Details
Description
In tracking down a bug with unicode characters in our app that uses Jetty, I discovered that if a client mis-encodes URL request parameter unicode characters with javascript escape(), the invalid encoding will throw no errors, but generate some very broken strings.
Here's an example:
http://server/path?invalid=data‡here
(although preview tells me that jira is mucking up the char, which is codepoint 8225, the double-dagger, or UTF-8: %E2%80%A1)
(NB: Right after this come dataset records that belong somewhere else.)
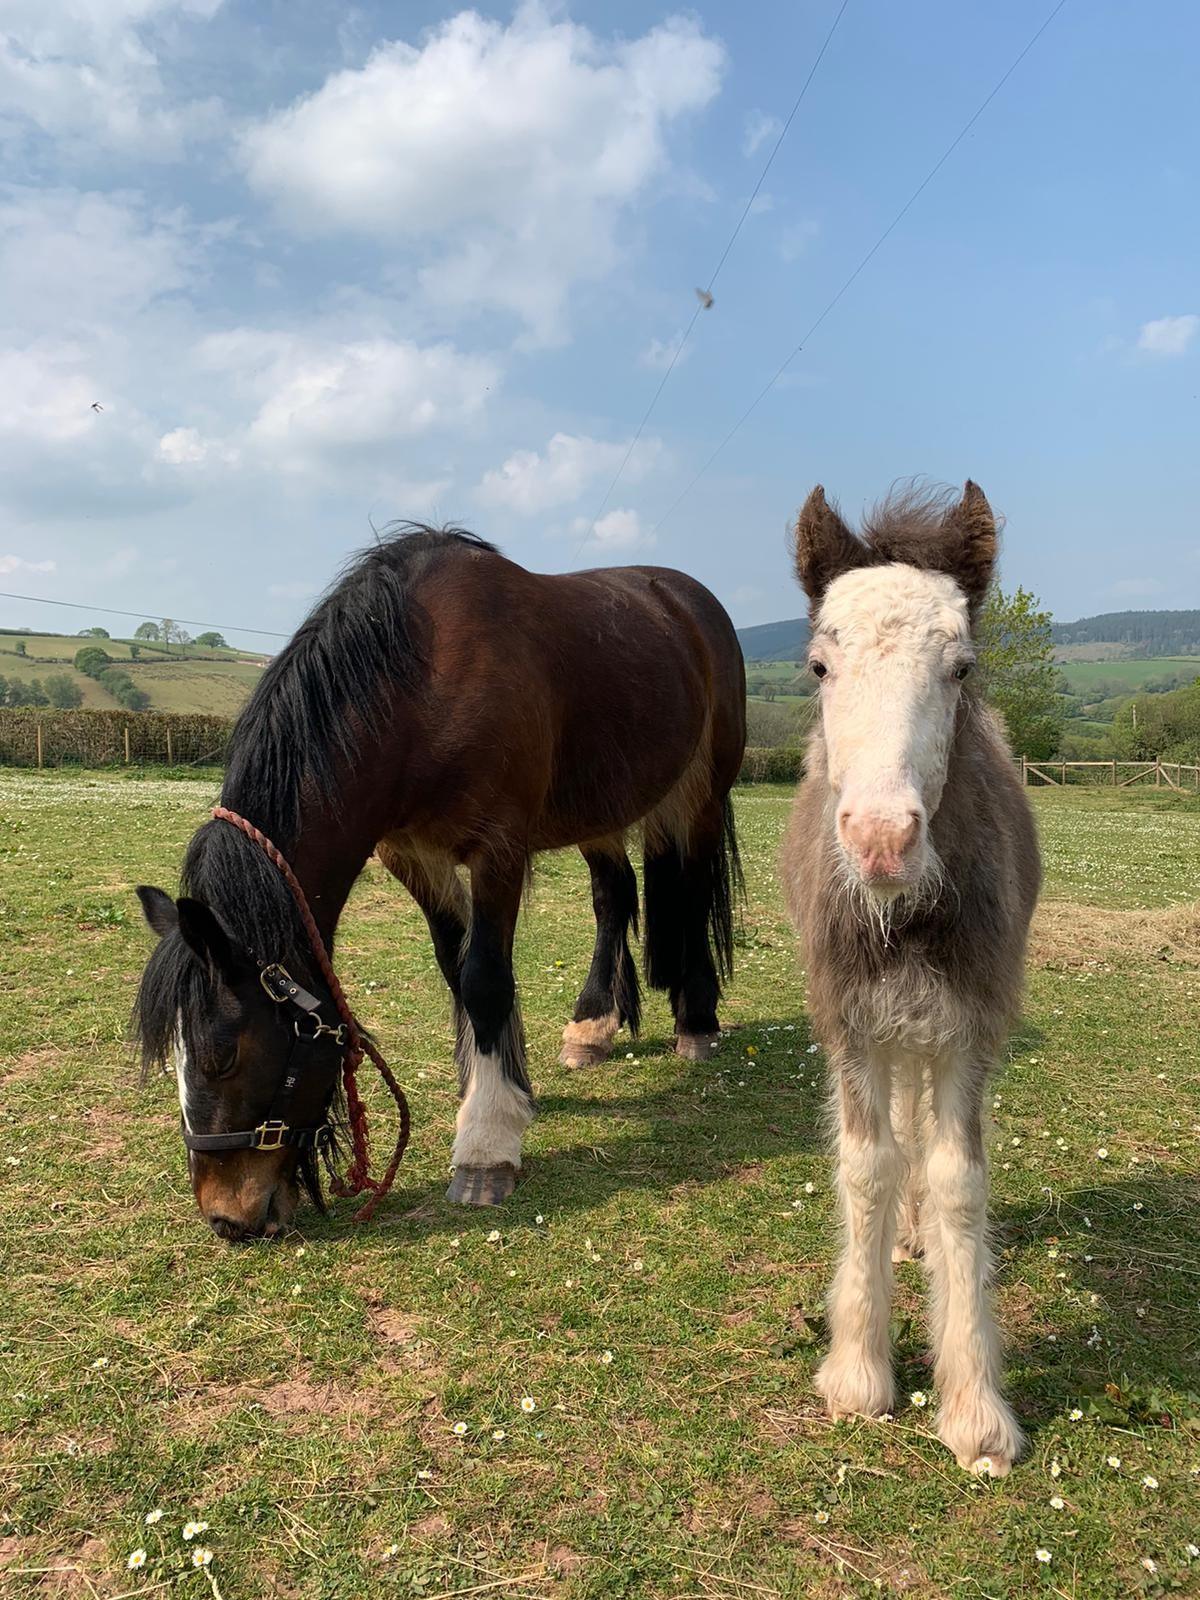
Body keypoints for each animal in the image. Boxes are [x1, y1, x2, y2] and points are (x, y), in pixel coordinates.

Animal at [136, 524, 748, 1235]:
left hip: (700, 794)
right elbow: (458, 971)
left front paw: (485, 1146)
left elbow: (484, 980)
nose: (226, 1217)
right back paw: (592, 1026)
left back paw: (696, 1021)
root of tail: (684, 599)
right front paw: (500, 1091)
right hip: (602, 807)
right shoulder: (412, 855)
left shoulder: (498, 851)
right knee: (614, 897)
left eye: (223, 1055)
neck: (422, 686)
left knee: (693, 892)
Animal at [780, 483, 1043, 1472]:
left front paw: (975, 1413)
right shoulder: (850, 1022)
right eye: (820, 666)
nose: (883, 840)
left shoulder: (970, 1024)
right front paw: (859, 1375)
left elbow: (959, 1177)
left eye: (961, 668)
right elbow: (865, 1166)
if the client goes off and generates this (say for use with JQuery), but uses escape() instead of encodeURIComponent(), the resultant string is:
http://server/path?invalid=data%u2021here
Java's URLDecoder handles this correctly with UTF-8:
URLDecoder.decode("http://server/path?invalid=data%u2021here", "UTF-8");
and throws the following:
Exception in thread "main" java.lang.IllegalArgumentException: URLDecoder: Illegal hex characters in escape (%) pattern - For input string: "u2"
org.mortbay.util.UrlEncoded.decodeTo(...,"UTF-8") appears to catch the invalid escape, and throw a NumberFormatException at line 653.
however, decodeUtf8To() does not catch this error, and produces the following string:
'd', 'a', 't', 'a', '\u0002', '2', '0', '2', '1'
It appears that this can be corrected by one of:
- switching HttpURI.decodeQueryTo() to only use the safer version of the decoder
- for the internal UTF-8 decoder add checks for only being [a-zA-Z0-9]
- for TypeUtil.convertHexDigit() to throw an IllegalArgumentException (or similar) for invalid hex characters
For our use, we'll probably use the first and run a locally-built patched copy for now.
My further question is the existence of the internal UTF-8 decoder. Is this for performance reasons? legacy? to get around the UnsupportedCharsetException?
the reason we have our own URI and UTF-8 handling is part legacy, part performance and part to avoid past bugs in the library.
I've followed your suggestion #3.
thanks